Your goal
Write out the rows as a numbered list, leaving out blank lines, from the start of the rows up to and including the line with "genus: Portulaca".
= = = =
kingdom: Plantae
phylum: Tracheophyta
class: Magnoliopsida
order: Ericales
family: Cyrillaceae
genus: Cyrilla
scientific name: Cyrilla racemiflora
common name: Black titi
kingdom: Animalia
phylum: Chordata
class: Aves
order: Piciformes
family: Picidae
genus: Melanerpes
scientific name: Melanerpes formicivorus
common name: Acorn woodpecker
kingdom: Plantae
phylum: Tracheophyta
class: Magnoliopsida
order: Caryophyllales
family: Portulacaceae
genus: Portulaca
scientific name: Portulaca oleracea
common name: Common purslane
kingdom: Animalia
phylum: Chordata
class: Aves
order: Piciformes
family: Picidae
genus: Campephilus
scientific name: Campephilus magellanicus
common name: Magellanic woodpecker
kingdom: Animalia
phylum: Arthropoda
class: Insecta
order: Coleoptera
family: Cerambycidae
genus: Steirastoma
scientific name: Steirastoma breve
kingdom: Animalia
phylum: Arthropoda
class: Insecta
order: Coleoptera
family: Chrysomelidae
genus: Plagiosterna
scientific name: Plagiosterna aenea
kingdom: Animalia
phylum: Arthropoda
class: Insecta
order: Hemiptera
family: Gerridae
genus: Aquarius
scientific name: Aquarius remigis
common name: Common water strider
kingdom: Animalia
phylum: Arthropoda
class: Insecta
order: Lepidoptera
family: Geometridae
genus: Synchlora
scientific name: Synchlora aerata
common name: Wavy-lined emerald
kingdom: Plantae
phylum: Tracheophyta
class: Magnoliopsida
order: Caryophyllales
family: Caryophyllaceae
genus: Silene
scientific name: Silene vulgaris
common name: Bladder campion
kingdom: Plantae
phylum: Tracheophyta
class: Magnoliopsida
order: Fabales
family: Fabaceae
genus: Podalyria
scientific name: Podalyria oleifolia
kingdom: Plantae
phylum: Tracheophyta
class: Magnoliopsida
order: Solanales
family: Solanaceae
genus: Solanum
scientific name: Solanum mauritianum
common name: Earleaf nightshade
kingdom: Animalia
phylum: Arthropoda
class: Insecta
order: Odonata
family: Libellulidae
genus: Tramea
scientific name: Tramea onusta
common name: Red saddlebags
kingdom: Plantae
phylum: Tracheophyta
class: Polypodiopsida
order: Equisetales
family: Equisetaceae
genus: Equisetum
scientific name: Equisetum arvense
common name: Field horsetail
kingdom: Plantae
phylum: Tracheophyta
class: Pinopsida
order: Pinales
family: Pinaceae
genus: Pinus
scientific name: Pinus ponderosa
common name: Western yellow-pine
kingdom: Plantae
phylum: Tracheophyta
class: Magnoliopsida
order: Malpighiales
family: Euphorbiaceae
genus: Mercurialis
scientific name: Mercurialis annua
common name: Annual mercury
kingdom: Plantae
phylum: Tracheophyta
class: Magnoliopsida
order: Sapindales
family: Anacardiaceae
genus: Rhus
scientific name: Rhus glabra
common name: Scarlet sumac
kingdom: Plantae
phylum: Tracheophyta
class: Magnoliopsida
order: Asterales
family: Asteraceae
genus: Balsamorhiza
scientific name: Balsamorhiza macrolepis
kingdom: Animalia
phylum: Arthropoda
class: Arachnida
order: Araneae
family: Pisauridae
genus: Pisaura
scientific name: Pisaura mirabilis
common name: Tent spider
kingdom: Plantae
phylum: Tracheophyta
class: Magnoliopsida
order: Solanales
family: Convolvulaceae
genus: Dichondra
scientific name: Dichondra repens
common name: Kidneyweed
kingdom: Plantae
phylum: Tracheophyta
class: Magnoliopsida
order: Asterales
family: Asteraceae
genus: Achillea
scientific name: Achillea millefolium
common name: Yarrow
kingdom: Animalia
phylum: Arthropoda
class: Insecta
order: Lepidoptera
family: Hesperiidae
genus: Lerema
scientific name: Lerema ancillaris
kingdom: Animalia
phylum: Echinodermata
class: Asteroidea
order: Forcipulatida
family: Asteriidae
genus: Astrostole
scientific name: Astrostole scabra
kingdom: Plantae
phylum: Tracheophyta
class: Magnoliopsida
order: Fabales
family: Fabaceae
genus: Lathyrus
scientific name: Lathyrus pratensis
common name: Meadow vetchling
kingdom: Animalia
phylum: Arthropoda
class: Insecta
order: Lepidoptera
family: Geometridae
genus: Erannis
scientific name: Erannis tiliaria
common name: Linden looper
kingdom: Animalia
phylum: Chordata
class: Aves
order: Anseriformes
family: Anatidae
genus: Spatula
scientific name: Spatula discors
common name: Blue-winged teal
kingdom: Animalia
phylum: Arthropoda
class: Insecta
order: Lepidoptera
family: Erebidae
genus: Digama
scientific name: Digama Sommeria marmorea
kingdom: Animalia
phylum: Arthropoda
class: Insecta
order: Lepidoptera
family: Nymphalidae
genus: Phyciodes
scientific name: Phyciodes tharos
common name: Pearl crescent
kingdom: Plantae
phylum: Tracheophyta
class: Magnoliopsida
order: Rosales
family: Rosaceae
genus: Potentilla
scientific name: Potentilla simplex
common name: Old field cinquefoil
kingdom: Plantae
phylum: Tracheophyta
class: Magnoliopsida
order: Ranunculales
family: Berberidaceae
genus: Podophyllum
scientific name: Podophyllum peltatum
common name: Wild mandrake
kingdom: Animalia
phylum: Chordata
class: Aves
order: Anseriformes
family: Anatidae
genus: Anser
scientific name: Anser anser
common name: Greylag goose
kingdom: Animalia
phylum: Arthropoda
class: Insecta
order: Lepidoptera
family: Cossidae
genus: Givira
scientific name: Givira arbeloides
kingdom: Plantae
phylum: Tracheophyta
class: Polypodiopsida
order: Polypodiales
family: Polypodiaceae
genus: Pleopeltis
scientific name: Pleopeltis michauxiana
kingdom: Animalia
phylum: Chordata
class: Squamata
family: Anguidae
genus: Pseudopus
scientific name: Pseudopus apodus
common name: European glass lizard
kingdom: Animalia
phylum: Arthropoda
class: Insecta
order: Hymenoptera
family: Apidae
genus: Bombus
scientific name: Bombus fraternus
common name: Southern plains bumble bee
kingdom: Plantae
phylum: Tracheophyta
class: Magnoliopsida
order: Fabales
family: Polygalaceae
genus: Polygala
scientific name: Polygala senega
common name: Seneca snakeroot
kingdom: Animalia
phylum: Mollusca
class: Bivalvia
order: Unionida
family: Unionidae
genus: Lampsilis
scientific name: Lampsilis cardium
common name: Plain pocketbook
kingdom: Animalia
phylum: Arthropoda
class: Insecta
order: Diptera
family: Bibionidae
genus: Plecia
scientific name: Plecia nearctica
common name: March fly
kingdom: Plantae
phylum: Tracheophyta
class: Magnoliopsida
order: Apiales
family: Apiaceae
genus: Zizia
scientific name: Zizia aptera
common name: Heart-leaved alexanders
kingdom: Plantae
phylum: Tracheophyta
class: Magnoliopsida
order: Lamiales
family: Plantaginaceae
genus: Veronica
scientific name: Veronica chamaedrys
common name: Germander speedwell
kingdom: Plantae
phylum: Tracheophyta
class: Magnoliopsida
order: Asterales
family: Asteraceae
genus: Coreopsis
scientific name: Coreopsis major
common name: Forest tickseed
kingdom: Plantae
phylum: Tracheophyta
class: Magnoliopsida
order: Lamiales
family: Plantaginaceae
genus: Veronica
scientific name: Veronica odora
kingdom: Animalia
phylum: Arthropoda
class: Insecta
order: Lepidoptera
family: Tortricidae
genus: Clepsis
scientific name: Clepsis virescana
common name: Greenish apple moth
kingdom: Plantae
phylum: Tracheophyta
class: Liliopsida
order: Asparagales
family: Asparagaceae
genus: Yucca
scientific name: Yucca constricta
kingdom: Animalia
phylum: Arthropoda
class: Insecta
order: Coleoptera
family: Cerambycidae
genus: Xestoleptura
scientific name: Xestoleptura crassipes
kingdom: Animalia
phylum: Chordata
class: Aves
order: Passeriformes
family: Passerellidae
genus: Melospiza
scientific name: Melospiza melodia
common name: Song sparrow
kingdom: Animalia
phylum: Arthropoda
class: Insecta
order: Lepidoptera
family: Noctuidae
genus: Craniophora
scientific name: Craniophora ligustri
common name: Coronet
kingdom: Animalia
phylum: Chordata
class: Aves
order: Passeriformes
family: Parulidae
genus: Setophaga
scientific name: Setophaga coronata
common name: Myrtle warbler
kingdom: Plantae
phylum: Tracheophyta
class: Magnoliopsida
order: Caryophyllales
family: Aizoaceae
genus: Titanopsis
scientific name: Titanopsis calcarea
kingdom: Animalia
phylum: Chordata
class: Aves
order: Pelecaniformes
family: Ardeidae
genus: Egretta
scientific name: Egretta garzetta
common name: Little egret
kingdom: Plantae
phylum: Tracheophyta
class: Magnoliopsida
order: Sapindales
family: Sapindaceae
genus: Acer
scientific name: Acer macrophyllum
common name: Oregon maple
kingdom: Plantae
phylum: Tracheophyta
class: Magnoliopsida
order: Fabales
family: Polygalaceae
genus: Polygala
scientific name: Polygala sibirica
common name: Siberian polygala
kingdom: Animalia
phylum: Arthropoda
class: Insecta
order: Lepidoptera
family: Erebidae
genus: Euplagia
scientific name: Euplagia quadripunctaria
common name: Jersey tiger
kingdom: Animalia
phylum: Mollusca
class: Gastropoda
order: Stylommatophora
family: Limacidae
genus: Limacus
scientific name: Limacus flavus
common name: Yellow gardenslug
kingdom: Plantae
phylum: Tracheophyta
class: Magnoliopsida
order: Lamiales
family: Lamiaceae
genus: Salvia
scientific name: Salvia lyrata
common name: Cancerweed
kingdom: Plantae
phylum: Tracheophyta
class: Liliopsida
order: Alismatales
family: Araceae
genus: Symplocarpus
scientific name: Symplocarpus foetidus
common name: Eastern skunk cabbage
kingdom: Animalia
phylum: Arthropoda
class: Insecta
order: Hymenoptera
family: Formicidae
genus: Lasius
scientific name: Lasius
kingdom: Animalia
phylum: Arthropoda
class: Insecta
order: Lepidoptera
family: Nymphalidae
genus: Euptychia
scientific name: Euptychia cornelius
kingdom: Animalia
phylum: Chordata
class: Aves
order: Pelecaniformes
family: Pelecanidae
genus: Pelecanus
= = = =
Exercise solution
1. kingdom: Plantae
2. phylum: Tracheophyta
3. class: Magnoliopsida
4. order: Ericales
5. family: Cyrillaceae
6. genus: Cyrilla
7. scientific name: Cyrilla racemiflora
8. common name: Black titi
9. kingdom: Animalia
10. phylum: Chordata
11. class: Aves
12. order: Piciformes
13. family: Picidae
14. genus: Melanerpes
15. scientific name: Melanerpes formicivorus
16. common name: Acorn woodpecker
17. kingdom: Plantae
18. phylum: Tracheophyta
19. class: Magnoliopsida
20. order: Caryophyllales
21. family: Portulacaceae
22. genus: Portulaca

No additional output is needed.